Lenny Kravitz talks to Apple Music about collaborating with Mick Jagger

Zane Lowe: I think about you as a collaborator on records and for someone who can play everything yourself. You have had such a rich life of collaborating with people. Is there another one that really jumps out that you really felt was like a great turning point for you, a great learning for you?

Lenny Kravitz: Mick Jagger. God gave me everything. Yeah, he came to my place in Miami and I’d written the track. I had a little bit of melody, but I didn’t want to finish it. I wanted him to come up with the verses especially. So, I played him the track. I sang him the basic melody of the hook and he said, okay, I’ll be right back. He asked for a pad and a pen and he went into this little corner of my house for about 30 minutes. Comes back with the words. He’s got it. So I said, okay, why don’t you go in there and do a vocal? In his mind he was doing a dummy vocal. It was just a guide vocal. So he goes in there and I’m sitting behind the console. He starts singing it and Craig was sitting next to me and I looked over Craig and I said, holy shit. It sounds like Mick Jagger. All of a sudden it was a record and that was blowing my mind to hear his voice coming through the microphone into the studio on this song that we’re writing. And so he comes out, he kills it. One take, comes out and he says, yeah, that’s cool, but I’ll get the real vocal later. And I’m thinking to myself, are you out of your mind? That vocal was incredible. Feel, pitch, everything, rhythm. Day after day after day after day, he kept going in to sing it again and again and again.

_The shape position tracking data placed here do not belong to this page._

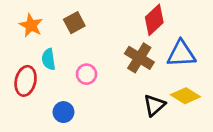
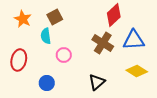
cyan semicircle: (49, 59) -> (46, 36), moved
black triangle: (154, 105) -> (97, 82), moved

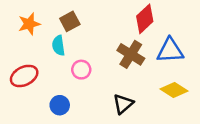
orange star: (23, 19) -> (29, 24), turned 30
red ellipse: (19, 60) -> (24, 76), turned 50

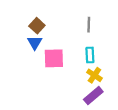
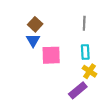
purple rectangle: (93, 96) -> (78, 90), moved

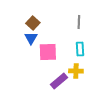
yellow cross: (90, 71) -> (76, 71), moved, turned -32
purple rectangle: (78, 90) -> (59, 81), moved

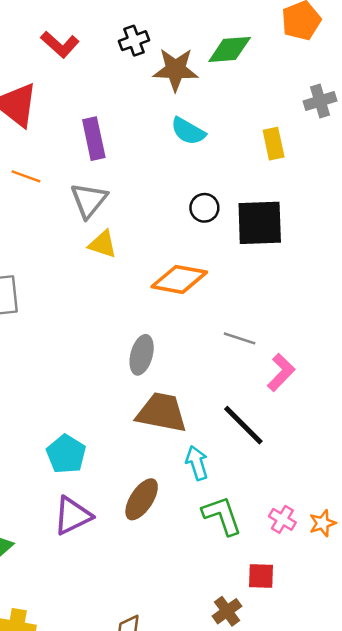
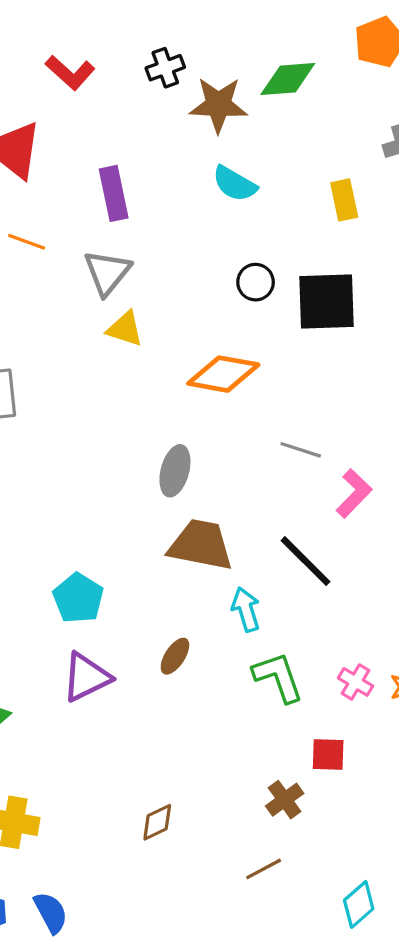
brown ellipse: (142, 499) -> (175, 656), size x0.7

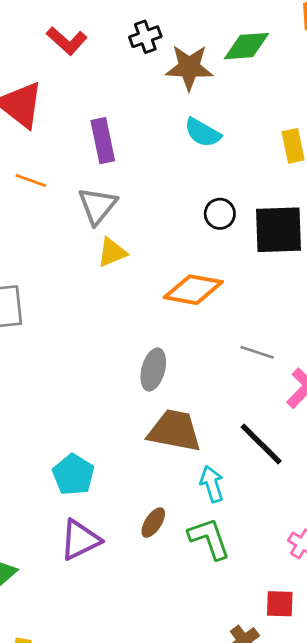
yellow triangle: (125, 329) -> (112, 252), turned -40
green L-shape: (278, 677) -> (209, 539), moved

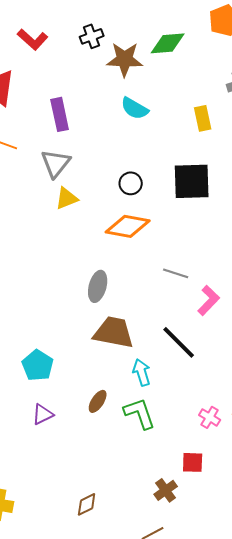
black circle: (220, 214) -> (131, 183), moved
purple triangle: (80, 540) -> (43, 414), size x0.7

Zane Lowe: Do you know what he was looking for?

Lenny Kravitz: Maybe it happened too fast. Sometimes, you think, well, if it just happened like that, I need to work on it or make it better. I don’t know what he was thinking. Maybe he didn’t like it that much and he and I got into it a bit and that’s my man. I respect him so much and love him so much. He’s been a great friend throughout all these years. But I said, this vocal is incredible. And finally, after doing it 10 times, he finally gave in and I thought, thank God. And that’s the vocal you hear on the record, one take done. Yeah.

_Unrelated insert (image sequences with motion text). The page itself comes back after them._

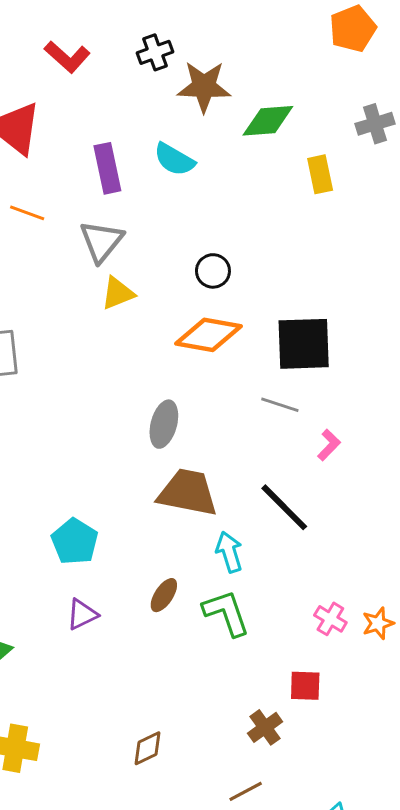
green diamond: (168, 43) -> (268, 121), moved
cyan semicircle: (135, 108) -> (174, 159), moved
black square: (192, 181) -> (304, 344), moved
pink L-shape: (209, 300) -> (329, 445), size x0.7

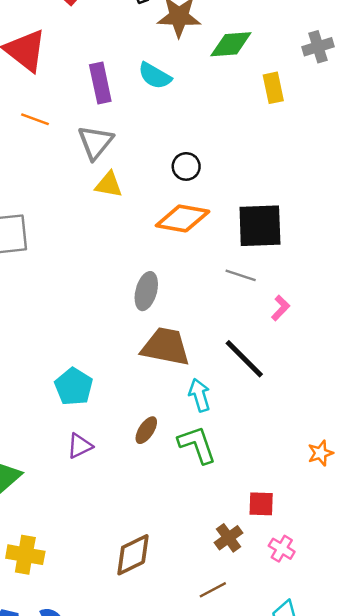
yellow triangle: (118, 293) -> (109, 185), turned 32
pink cross: (330, 619) -> (282, 549), moved
brown diamond: (148, 748) -> (133, 555), size x1.5

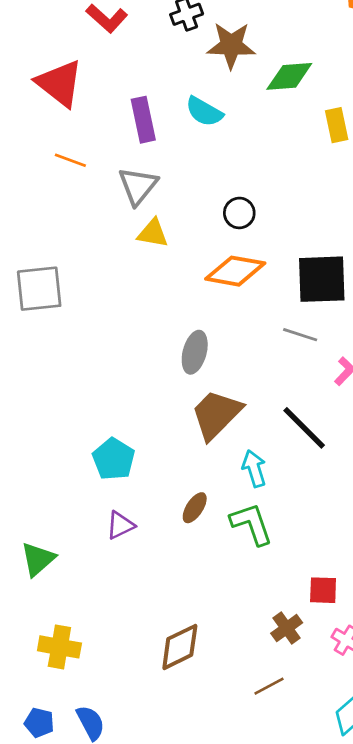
brown trapezoid: (166, 347) -> (216, 414), turned -56

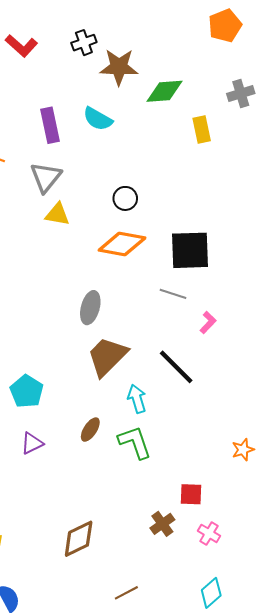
brown line: (269, 686) -> (126, 593), moved

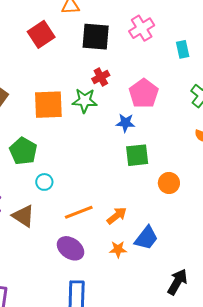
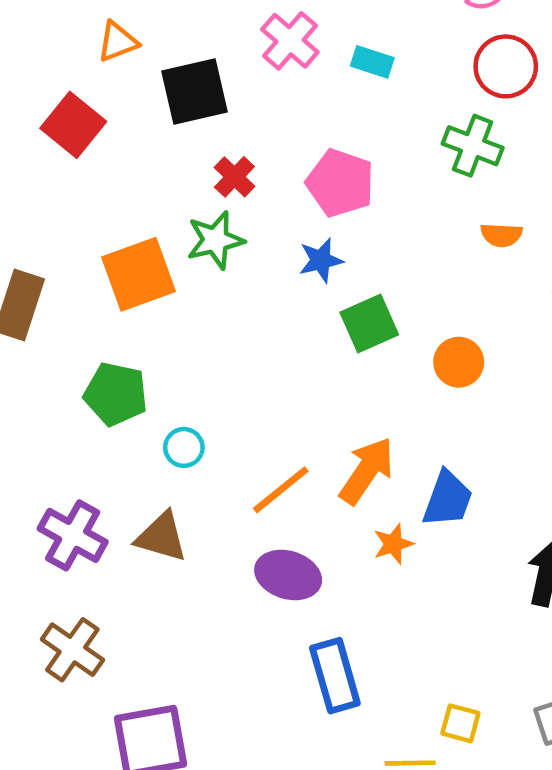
cyan rectangle: (183, 49) -> (372, 62), moved, turned -42
orange arrow: (117, 216) -> (367, 471), size x1.4

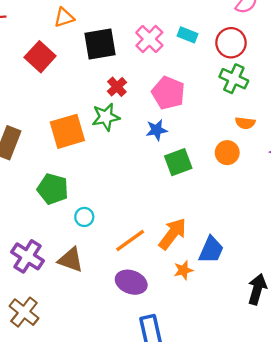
pink cross: (290, 41) -> (149, 39), moved
red circle: (506, 66) -> (231, 43), moved
orange circle: (459, 362) -> (227, 153), moved

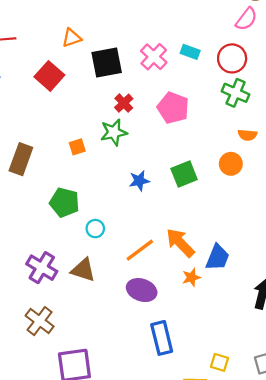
blue star: (156, 130) -> (139, 181), moved
orange square: (67, 131) -> (77, 147), size x0.5
orange arrow: (173, 234) -> (180, 243), turned -80

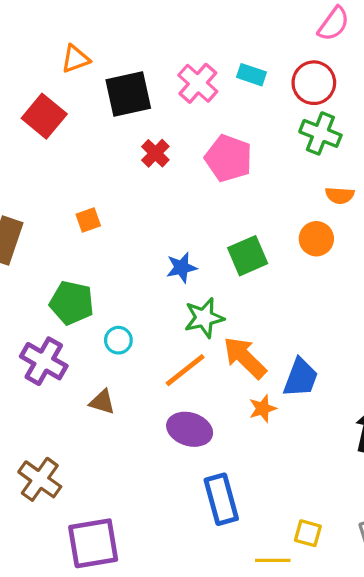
green star: (114, 132) -> (204, 318), moved
purple cross: (42, 268) -> (44, 361), moved
brown triangle: (83, 270) -> (102, 402), size x0.7

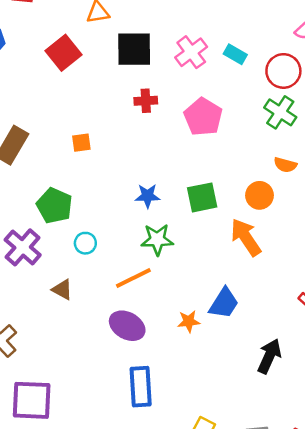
red cross: (155, 153) -> (146, 101), turned 30
orange arrow: (245, 358) -> (246, 237), moved

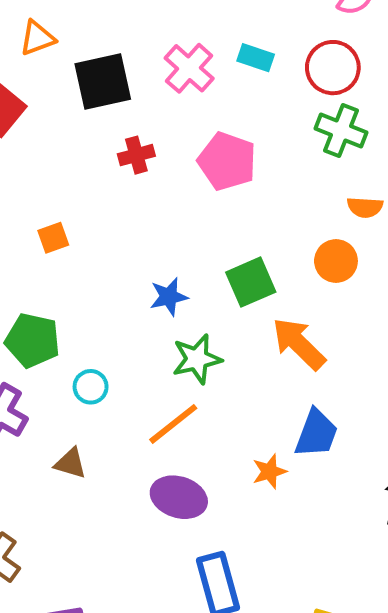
orange arrow: (246, 237) -> (299, 344), moved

Lenny Kravitz talks to Apple Music about why he works out in his street attire

I don’t care what I’m wearing. I’ve worked out in everything. If I’m doing cardio, no, I’m going to put on something that I can sweat in. Sure. If I’m lifting weights, I don’t sweat so much. I show up in what I show up in. And it’s funny because I also train with professional athletes, NFL players, major league, baseball players, wrestlers, boxers. They’ll see me come in some jeans and boots and one of those shirts that my daughter talks about that was brilliant, and they laugh. It’s like, we’re going to work out with him wearing that. And then, I destroy.